With monthly EMI rates going over $650 on average, it’s harder than ever to pay back your car loan in 2022. With such high-interest rates, repossessions are also on the rise. In 2021 alone, more than 2.2 million vehicles were taken back. While most banks do give you some leeway to pay back the loan, defaulting for a few months can lead to repossession. And the fallout from this can affect your credit and finances for several years. Whether it’s a basic car like the Hyundai Elantra or a luxury offering like the BMW 3 Series, repossession can be devastating to your credit scores.

How the car repossession process works and how to avoid it

Whenever you secure a loan for a car, the item is still in security with the vendor. In case of the loan defaults, the lender has the right to take the car back, since the lender has the title till the loan is paid off. So, if you keep defaulting on your loan before the term is over and the title is yet to be transferred to your name, the lender will most likely repossess your car. Compared to homes and other items, cars have the highest repossession rate. In 2021, the rate hit 13%, significantly higher than other forms of confiscation for loan defaults.

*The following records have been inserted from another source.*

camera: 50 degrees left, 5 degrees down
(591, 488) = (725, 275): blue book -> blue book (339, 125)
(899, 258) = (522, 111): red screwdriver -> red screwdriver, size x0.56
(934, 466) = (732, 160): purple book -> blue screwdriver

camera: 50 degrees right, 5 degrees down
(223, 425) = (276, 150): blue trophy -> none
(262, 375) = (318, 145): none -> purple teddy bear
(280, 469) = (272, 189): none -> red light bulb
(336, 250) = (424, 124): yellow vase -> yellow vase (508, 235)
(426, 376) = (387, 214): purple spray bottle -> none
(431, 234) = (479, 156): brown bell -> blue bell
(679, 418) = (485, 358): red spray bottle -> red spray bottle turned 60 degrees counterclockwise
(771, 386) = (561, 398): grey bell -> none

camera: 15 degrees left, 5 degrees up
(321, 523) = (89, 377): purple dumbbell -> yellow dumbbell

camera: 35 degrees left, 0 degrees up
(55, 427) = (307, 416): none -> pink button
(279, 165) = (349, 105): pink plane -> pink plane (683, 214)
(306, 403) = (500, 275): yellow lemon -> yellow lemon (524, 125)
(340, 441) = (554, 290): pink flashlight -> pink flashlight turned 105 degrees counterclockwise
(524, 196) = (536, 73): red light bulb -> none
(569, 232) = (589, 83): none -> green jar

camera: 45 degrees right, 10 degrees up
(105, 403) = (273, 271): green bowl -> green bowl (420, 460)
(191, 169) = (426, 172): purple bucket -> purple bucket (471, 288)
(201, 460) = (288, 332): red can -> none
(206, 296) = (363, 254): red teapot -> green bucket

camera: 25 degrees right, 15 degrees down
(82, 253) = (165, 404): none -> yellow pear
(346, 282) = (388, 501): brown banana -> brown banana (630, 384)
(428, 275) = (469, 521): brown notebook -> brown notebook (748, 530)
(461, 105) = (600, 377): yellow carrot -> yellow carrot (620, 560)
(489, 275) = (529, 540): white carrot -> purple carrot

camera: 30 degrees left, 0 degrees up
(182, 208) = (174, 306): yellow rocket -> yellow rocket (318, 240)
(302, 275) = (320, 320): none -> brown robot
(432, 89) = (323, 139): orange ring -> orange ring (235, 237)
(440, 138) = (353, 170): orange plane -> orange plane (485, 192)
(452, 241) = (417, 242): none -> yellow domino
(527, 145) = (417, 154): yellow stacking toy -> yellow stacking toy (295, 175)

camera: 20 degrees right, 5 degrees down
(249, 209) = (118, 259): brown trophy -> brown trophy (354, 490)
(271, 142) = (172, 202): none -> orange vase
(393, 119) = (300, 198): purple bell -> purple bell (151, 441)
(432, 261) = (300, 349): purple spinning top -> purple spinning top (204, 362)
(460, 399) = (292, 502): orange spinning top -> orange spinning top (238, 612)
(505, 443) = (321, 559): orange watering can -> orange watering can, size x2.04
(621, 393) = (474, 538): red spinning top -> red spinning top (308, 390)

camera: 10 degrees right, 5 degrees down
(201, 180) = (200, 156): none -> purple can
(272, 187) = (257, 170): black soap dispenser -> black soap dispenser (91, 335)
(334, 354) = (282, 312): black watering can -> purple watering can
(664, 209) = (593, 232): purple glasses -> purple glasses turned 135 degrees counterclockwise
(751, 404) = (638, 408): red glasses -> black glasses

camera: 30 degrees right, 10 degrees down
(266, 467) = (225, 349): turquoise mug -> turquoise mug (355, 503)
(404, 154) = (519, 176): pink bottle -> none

Fortunately, some states have laws that require lenders to contact owners before repossessing their car, pushing them to pay back their loans. If the owner is unable to pay back the loans, voluntary repossession is an option i.e., returning the car to the lender by themselves. However, in most cases, the lender will come to take back the car, usually by force. Lenders can even take your car back without notifying you or asking for permission, although they cannot breach human rights laws and the peace of the neighborhood. After repossession, the lender must still pay back the loan if they want to retrieve the car back. If unpaid, the lender will sell or auction off your car to make back some of the costs, leaving the owner responsible for finishing off the loan by paying the remaining amount.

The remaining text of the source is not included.